ACTION ITEM | Lines containing the word "通过电影" are to be copied from the data below.

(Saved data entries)

※ ※ ※

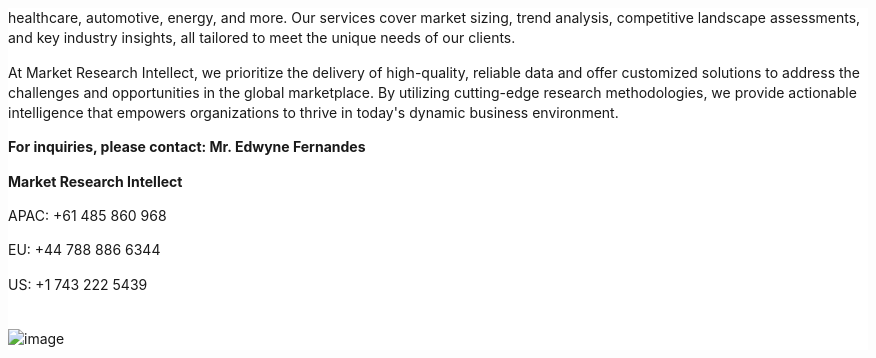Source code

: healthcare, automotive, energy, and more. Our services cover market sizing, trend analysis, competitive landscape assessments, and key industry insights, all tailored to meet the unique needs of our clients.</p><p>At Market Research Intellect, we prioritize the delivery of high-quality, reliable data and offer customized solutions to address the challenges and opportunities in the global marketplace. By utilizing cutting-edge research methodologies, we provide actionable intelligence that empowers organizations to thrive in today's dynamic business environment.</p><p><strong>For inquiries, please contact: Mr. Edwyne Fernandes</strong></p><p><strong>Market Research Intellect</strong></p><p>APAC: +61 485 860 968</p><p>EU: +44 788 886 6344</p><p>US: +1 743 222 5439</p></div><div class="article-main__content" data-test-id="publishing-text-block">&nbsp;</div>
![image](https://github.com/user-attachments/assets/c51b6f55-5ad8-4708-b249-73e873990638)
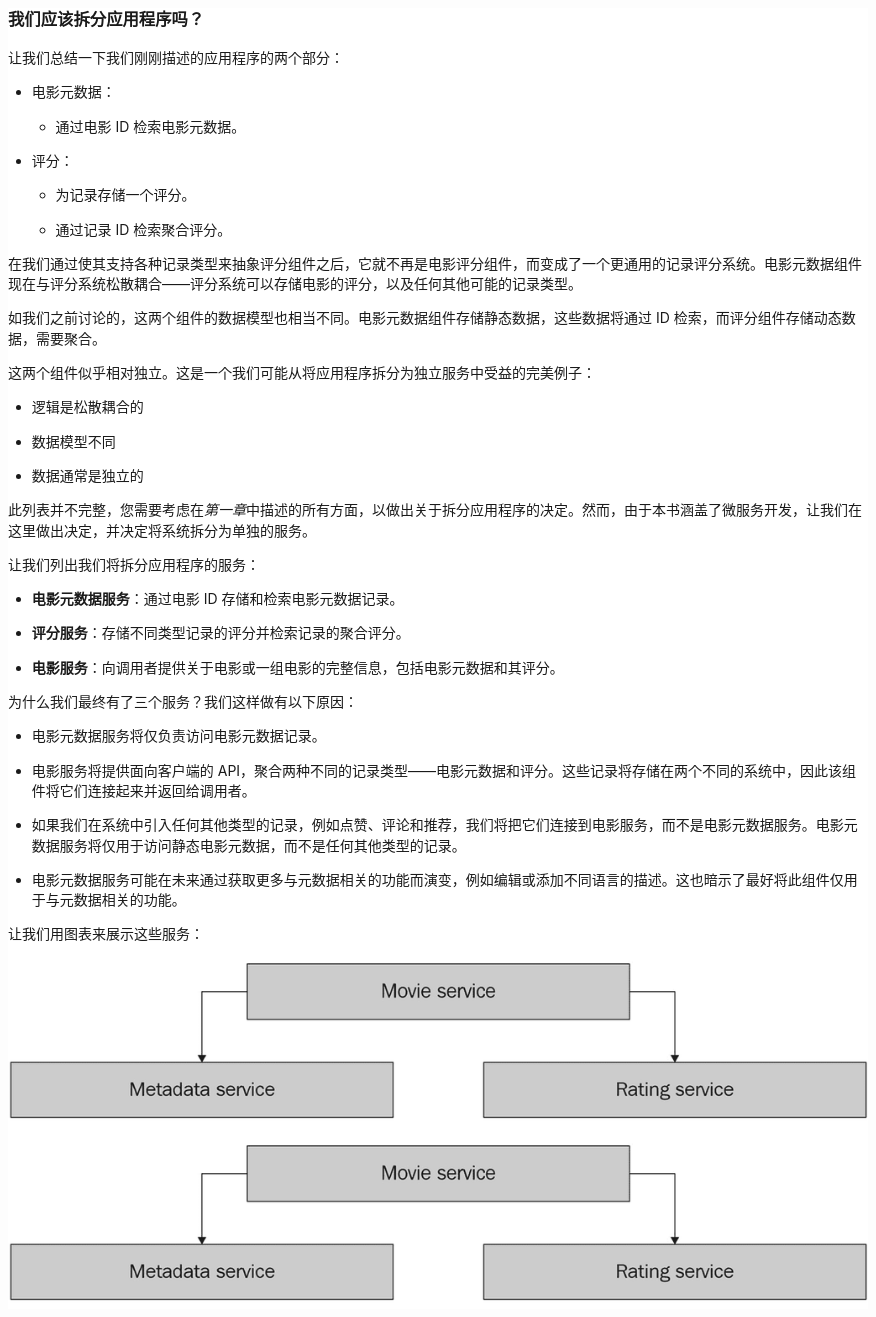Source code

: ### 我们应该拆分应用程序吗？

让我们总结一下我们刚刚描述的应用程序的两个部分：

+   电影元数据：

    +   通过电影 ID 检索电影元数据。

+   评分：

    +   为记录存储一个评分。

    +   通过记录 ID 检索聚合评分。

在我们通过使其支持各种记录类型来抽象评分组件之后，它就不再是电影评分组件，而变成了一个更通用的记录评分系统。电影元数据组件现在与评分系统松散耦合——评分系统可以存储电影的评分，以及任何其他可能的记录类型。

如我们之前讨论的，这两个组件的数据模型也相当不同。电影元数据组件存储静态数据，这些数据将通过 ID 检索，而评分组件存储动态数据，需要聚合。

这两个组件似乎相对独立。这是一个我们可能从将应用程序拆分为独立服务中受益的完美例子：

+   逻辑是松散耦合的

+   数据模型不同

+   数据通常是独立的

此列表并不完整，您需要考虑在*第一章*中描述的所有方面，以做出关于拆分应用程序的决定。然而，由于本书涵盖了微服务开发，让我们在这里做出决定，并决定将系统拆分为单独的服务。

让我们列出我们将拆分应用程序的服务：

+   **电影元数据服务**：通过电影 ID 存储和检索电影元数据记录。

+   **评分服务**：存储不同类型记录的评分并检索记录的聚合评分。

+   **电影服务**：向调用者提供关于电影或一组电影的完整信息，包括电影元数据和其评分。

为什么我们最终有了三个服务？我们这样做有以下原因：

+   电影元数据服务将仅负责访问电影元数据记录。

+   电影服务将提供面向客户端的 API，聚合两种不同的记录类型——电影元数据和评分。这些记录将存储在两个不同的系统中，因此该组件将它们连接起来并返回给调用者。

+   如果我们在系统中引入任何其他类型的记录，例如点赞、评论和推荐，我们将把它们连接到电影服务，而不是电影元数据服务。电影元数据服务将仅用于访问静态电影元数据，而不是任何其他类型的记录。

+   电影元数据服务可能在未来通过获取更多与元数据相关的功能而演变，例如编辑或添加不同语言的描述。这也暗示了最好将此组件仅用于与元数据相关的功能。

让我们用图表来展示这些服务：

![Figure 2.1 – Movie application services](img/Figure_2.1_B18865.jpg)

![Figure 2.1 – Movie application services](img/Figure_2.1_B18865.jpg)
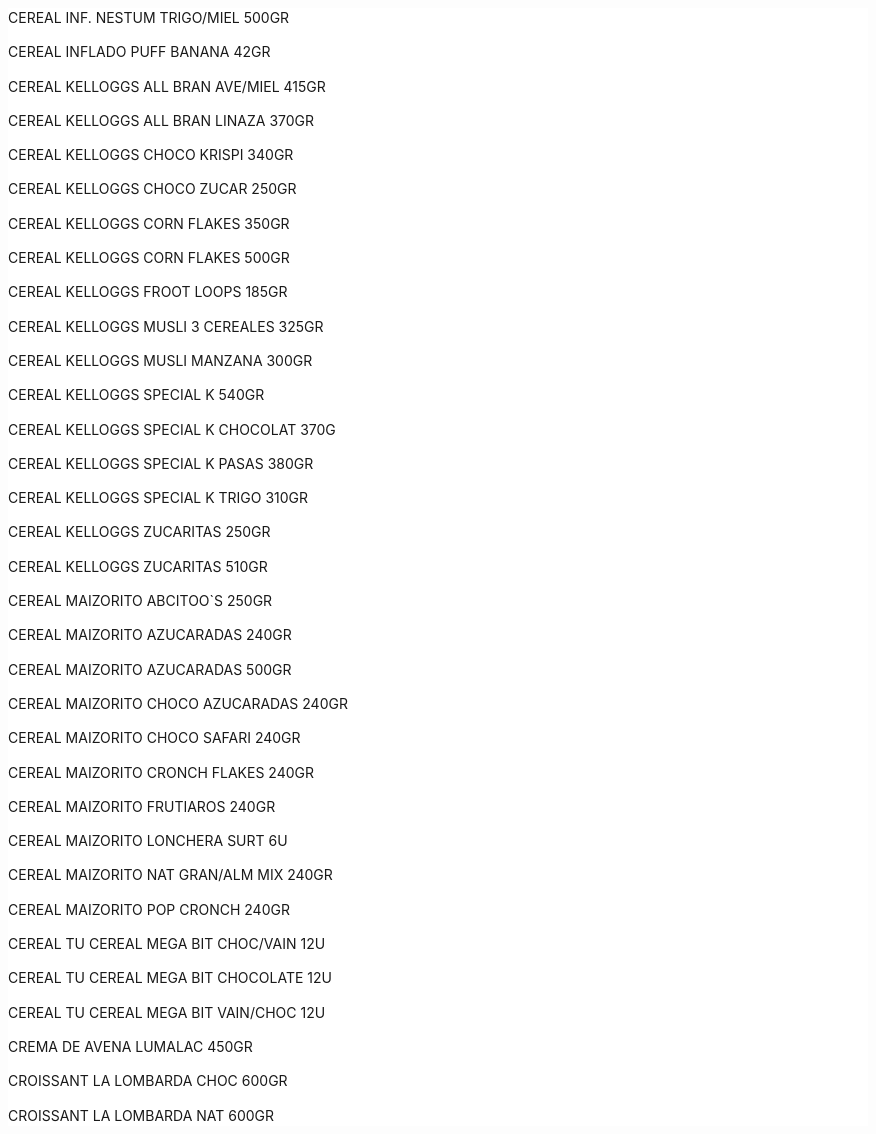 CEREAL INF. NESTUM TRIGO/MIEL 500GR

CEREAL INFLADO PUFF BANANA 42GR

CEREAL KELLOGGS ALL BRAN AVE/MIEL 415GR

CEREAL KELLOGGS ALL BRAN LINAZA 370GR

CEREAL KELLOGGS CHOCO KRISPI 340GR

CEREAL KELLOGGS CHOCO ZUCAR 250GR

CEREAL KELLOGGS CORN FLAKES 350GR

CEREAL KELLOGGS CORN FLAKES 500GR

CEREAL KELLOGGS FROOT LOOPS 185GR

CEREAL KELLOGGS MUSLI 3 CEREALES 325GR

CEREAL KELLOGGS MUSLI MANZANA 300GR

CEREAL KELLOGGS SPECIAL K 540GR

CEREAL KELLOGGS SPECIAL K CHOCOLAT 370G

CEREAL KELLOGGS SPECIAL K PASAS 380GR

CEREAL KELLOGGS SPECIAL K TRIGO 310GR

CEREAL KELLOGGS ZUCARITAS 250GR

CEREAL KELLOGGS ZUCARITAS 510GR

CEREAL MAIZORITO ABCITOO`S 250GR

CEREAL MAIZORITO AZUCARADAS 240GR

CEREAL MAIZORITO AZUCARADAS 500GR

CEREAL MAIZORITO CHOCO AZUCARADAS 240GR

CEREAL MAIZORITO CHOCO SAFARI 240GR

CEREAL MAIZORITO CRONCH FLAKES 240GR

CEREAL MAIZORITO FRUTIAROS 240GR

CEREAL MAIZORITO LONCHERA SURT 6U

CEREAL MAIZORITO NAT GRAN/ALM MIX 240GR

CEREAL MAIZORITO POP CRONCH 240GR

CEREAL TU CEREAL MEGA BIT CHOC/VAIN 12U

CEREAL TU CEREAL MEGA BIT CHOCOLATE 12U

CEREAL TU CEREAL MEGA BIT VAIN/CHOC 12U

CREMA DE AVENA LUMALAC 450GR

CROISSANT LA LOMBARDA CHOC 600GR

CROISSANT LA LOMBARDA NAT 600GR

※ ※ ※

TASK RESULT |
    +   通过电影 ID 检索电影元数据。
+   **电影元数据服务**：通过电影 ID 存储和检索电影元数据记录。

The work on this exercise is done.